Higher Education Minister Naledi Pandor says her department will support President
Cyril Ramaphosa’s bold plan to create 257 000 job per annum by promoting entrepreneurship in the post-school sector.
According to Statistics SA, South Africa’s unemployment rate is high for both youth and adults; however, the unemployment rate among young people aged 15–34 was 38,2%. This means that more than one in every three young people in the labour force did not have a job in the first quarter of 2018
In an interview with Inside Education this week, Pandor pointed out that small business
development was one of the critical solutions to job creation and has vowed to raise the
matter with the president during the upcoming cabinet Lekgotla – a meeting of cabinet ministers, provincial Premiers, and directors-general, takes place annually to prepare for the State of the Nation Address in February.
The Banking Association of South Africa (BASA) shows has identified SMEs as productive drivers of inclusive economic growth and development in South Africa and around the world.
The association reports that some researchers have estimated that in South Africa, small and medium-sized enterprises make up 91% of formalised businesses and provide employment to about 60% of the labour force.
BASA also states that SMEs’ total economic output accounts for roughly 34% of GDP.
“While contributing significantly to the economy, SMEs foster diversification through their development of new and unsaturated sectors of the economy. In addition, innovative and technology-based small and medium enterprises can provide a platform for local, regional and international growth,” reads a BASA report on SMEs.
This is why the minister of higher education has focused some of her attention on bringing together new graduates with small businesses.

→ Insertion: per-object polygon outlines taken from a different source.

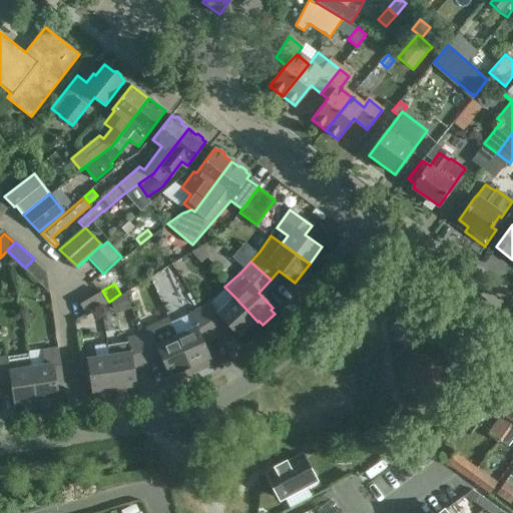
[(88,314),(102,305),(108,301),(101,290),(81,303),(88,314)]
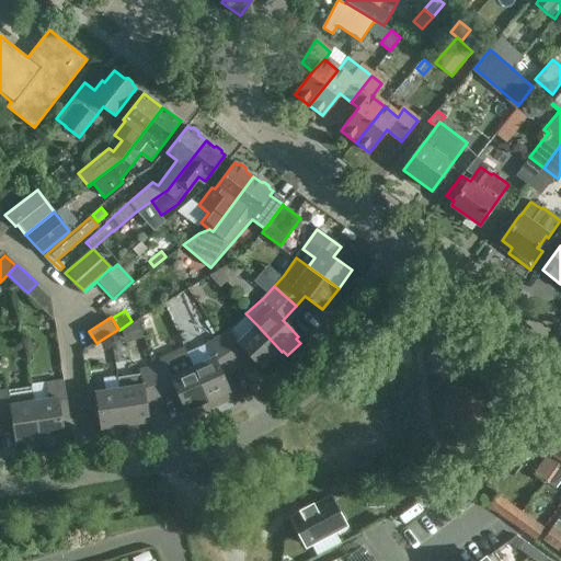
[(231,327),(219,334),(237,361),(248,354),(263,369),(282,352),(258,325),(240,341),(231,327)]
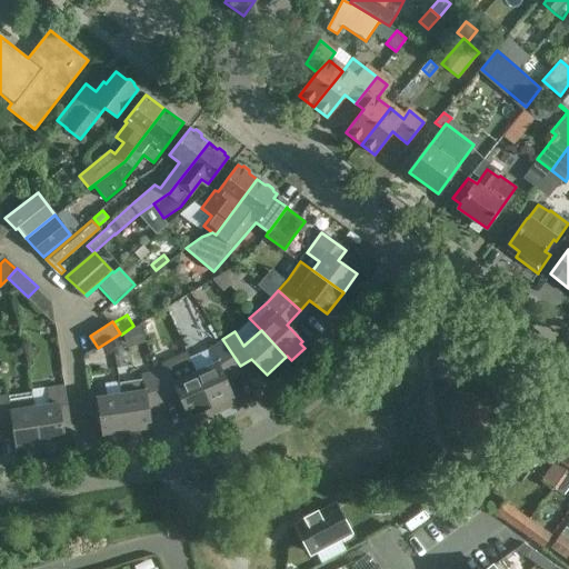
[(218,361),(197,371),(211,405),(215,412),(233,403),(231,398),(233,397),(223,377),(240,366),(222,339),(211,347),(218,361)]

“We have a number of initiatives such as learnerships to support SMMEs and to create
jobs among the youth. The setas investments and learnership should be a significant
contribution to job creation.
“But also, we are working and talking to not-for-profit organisations that are involved in
skills development. You have organisations like Harambee for example. We are looking at what form of partnership they could have with us as government.

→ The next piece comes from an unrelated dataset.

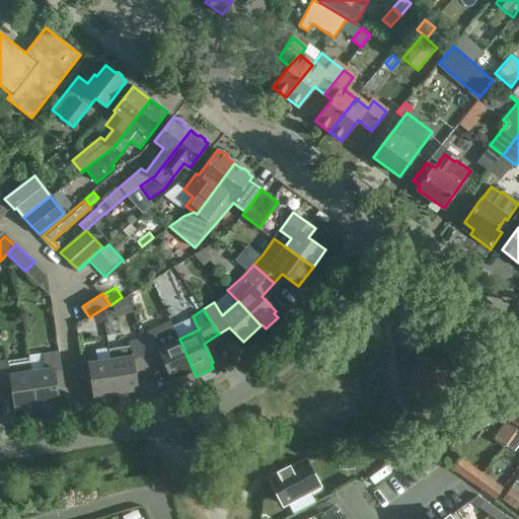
[(142,339),(149,366),(163,362),(171,380),(173,379),(175,385),(196,376),(179,339),(177,340),(170,321),(146,331),(148,336),(142,339)]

“At the moment they [Harambee] works largely with the private sector. They don’t work with are institutions necessarily. They receive some funding from the setas. But it is not an organised contractual partnership between my department and them.
“In order to reach the president’s objectives, I need organisations like Harambee to work so much closely with the colleges,” said Pandor.
She said more jobs for young people could be created in South Africa if the government
implemented its commitment to direct 30% of its procurement spend to small businesses.
“We have very enterprising young people. I meet them all the time. If government can
act on its decision that it will procure from small and medium entrepreneurs, we will
create lots of jobs for young people.
“If I have invented radio or computer or tablet and government decide every child at school will have a tablet and decide they will procure from small entrepreneurs, that entrepreneur is set for life and will employ many more young people,” said Pandor.
As a department, we will raise the matter with the president at the Lekgotla to say let us
support entrepreneurs to create jobs because there are many innovative young people, said Pandor.
She added that the idea that says government needed to create the bulk of the jobs for the unemployed youth needs to shift.
“We must create entrepreneurs so that they can be the ones to create jobs. We sure can support innovative and inventive young people. The SETA investments and learnerships should make significant contribution [to job creation],” she said.
Pandor added that her department has established a number of partnerships or collaborations with the private sector to promote entrepreneurship among the youth. This was in response to the president’s call to grow the economy and create more jobs in the country.
Pandor told Inside Education her department already kick-started a pilot project that will see 36 colleges paired with businesses across South Africa to benefit about 845 undergraduates.
13 trades were targeted for this project, including: mechanical fitter, boilermaker, electrician, millwright, bricklayer, plumber, automotive mechanics, diesel mechanic, carpenter and joiner, welder, rigger, fitter and turner, and pipe fitter – all of which have been identified as key trades that meet the demand for the country’s skills.
“I’m especially excited about the [establishment] of centres of specialisation where students going to undertake the 13 programmes have apprenticeship contracts.
“For the first time, we have 845 young people coming into these 36 colleges with 13 trades and they already have a link with business. They know they will do their theory at college level and part of their studies will be in the business to which they are apprentices.
We’re starting it as a pilot [project] and should it succeed, I want it expanded,” said Pandor.
Pandor also spoke of the establishment of the Entrepreneurship Development Programme
in Higher Education Programme with the University of Johannesburg (UJ). The programme focuses on entrepreneurial students, entrepreneurship in academia which includes curricula and staff capability and entrepreneurial universities. The programme also aims to bring all partners, including TVET colleges, FET colleges and SETAs.
At a recent roundtable with business leaders, Pandor said these programmes were critical to ensure the employability of graduates.
“Universities South Africa has agreed to host the programme at their offices in Pretoria,
Gauteng Province. Processes are currently underway to set up a permanent office that
will coordinate activities across the system.
“I am inspired by the success of young entrepreneurs and innovators. Especially those who have taken advantage of the booming tourism, the booming mobile industry, the growing market in renewable energy and the evolving market in cultural and creative industries. It is our local innovators and entrepreneurs who will ultimately create the millions of jobs that we need to grow an inclusive economy.”